Coventina, Deusa do Rio
Coventina é um exemplo de deusa celta pertencente a um culto
localizado no nordeste da Inglaterra. Um grande número de artefatos
relacionados a ela foram descobertos no local de um antigo poço em Carrawburgh.
Carrawburgh está situada na Muralha de Adriano, que foi
construída no norte da Inglaterra por ordem do imperador Adriano por volta de
122 EC. As moedas encontradas no poço sugerem que o culto de Coventina se
desenvolveu entre os séculos II e IV dC.
Muitos altares honoríficos foram encontrados perto do poço e
suas inscrições sugerem que ela era adorada como uma deusa do rio, que poderia
fornecer uma fonte vital de água para a área local. Os altares são
maioritariamente dedicados por locais mas a sua iconografia é totalmente
romana, destacando-se a ocupação romana da zona.

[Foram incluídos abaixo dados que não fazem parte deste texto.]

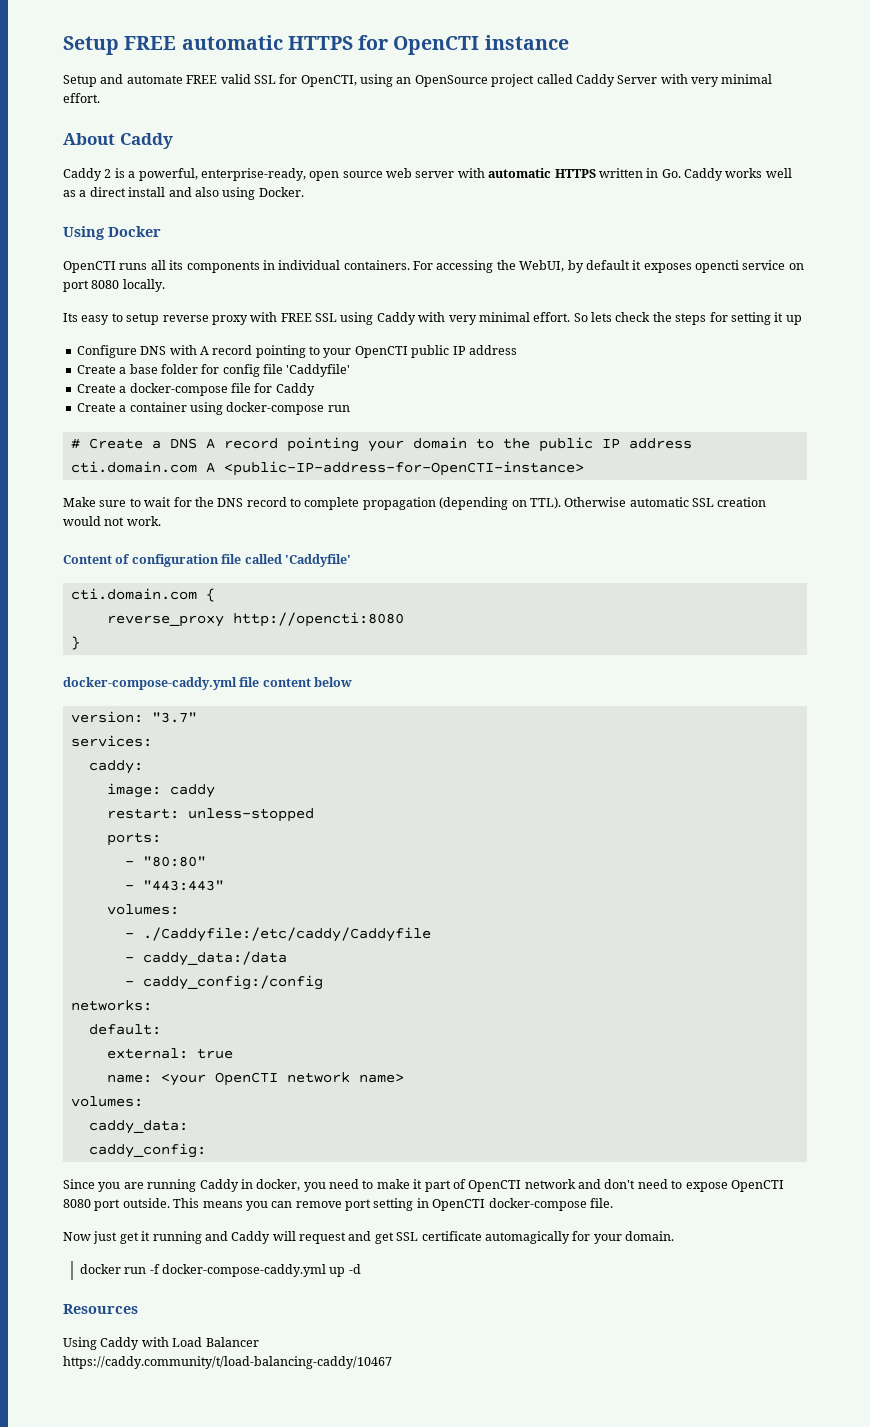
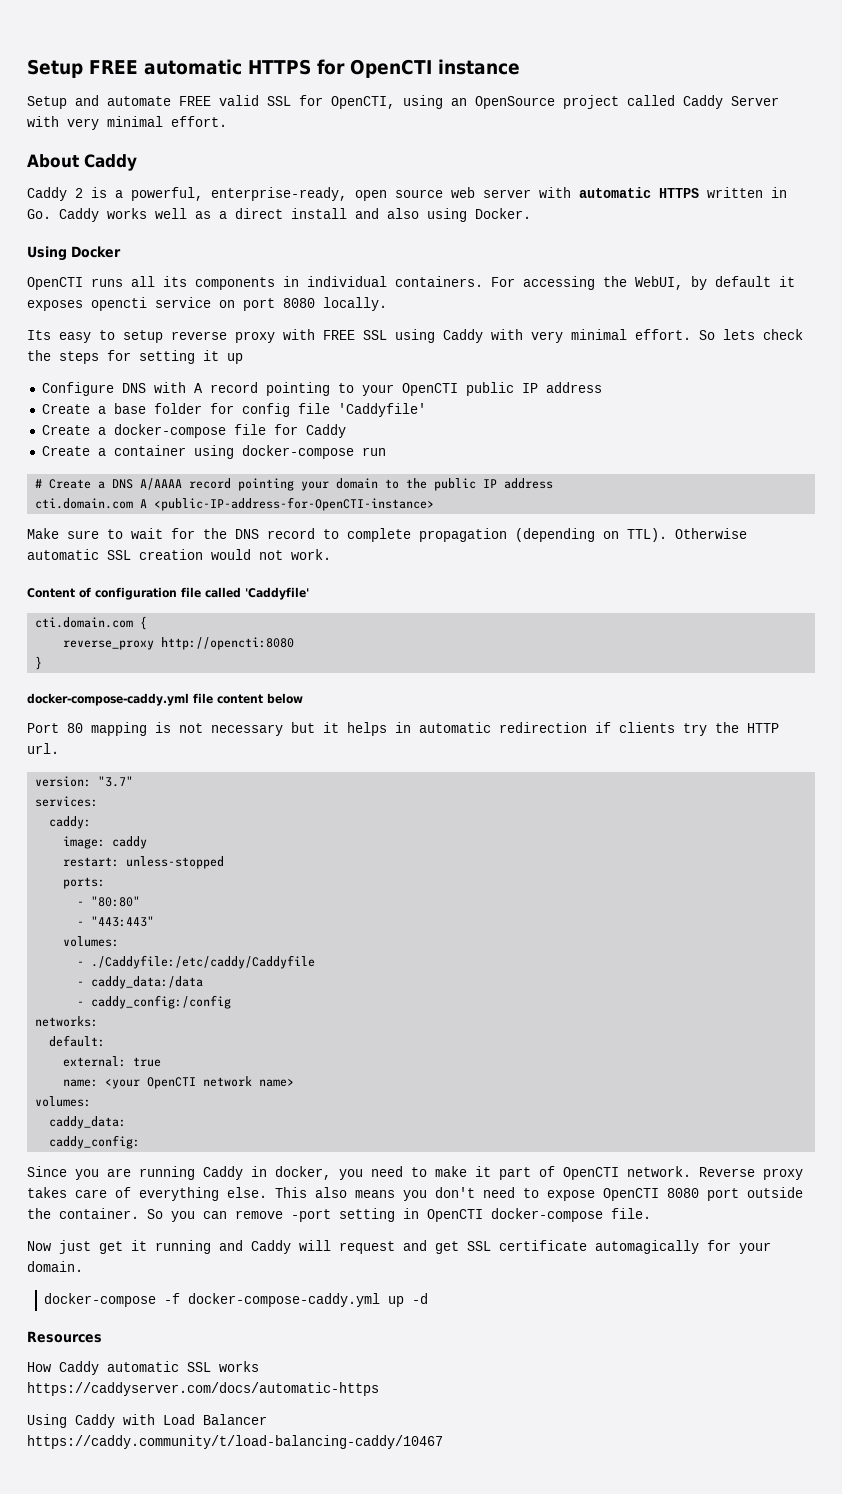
[205,438,215,449] A -> [140,478,183,490] A/AAAA
(353, 682) none -> [27,722,779,736] [27,743,59,754] // Port 80 mapping is not necessary but it helps in automatic redirection if clients try the HTTP url.
[524,1179,601,1189] network and -> [627,1166,803,1180] [27,1187,427,1201] network. Reverse proxy takes care of everything else. This also means you
[122,1198,243,1208] outside. This means -> [747,1187,803,1198] [27,1208,163,1219] outside the container. So
[345,1199,371,1211] port -> [291,1209,331,1222] -port
[79,1264,147,1274] docker run -> [44,1293,157,1307] docker-compose
(138, 1309) none -> [27,1361,259,1375] [27,1382,379,1396] // How Caddy automatic SSL works // https://caddyserver.com/docs/automatic-https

Deuses e Deusas Celtas Desconhecidos
Existem muitos deuses celtas sobre os quais sabemos muito
pouco ou nada, o que aumenta o fascínio misterioso da sociedade celta. Um
desses exemplos é a deusa Satiada. Em 1835, um pequeno altar com inscrições foi
descoberto no cemitério de uma igreja em Nortúmbria, Inglaterra. A enigmática
inscrição no altar ainda não foi definitivamente compreendida. É dedicado a um
Sattada ou Satiada.
Nada se sabe sobre essa deusa e ela não aparece em nenhum
outro lugar nos registros arqueológicos. Sugere-se que ela pode ser uma deusa
menor do rio, semelhante a Coventina, pois é originária da mesma região. Os
dedicadores do altar, os Textoverdi,
também são completamente desconhecidos. Os historiadores supõem que eles podem
ser trabalhadores têxteis de uma tribo gaulesa, já que seu nome deriva da
palavra para tecelão.
Os deuses e deusas celtas, portanto, assumem muitas formas
variadas e alguns mantiveram sua verdadeira identidade em segredo até hoje. No
entanto, apesar de suas origens misteriosas, está claro que essas divindades
estavam inerentemente conectadas ao mundo natural e à mais fundamental das
preocupações humanas: reprodução e sustento.
A influência romana em como vemos a religião celta hoje não
pode ser subestimada, mas também é em grande parte devido ao domínio do Império
Romano, seus escritores e inscrições, que sabemos alguma coisa sobre isso.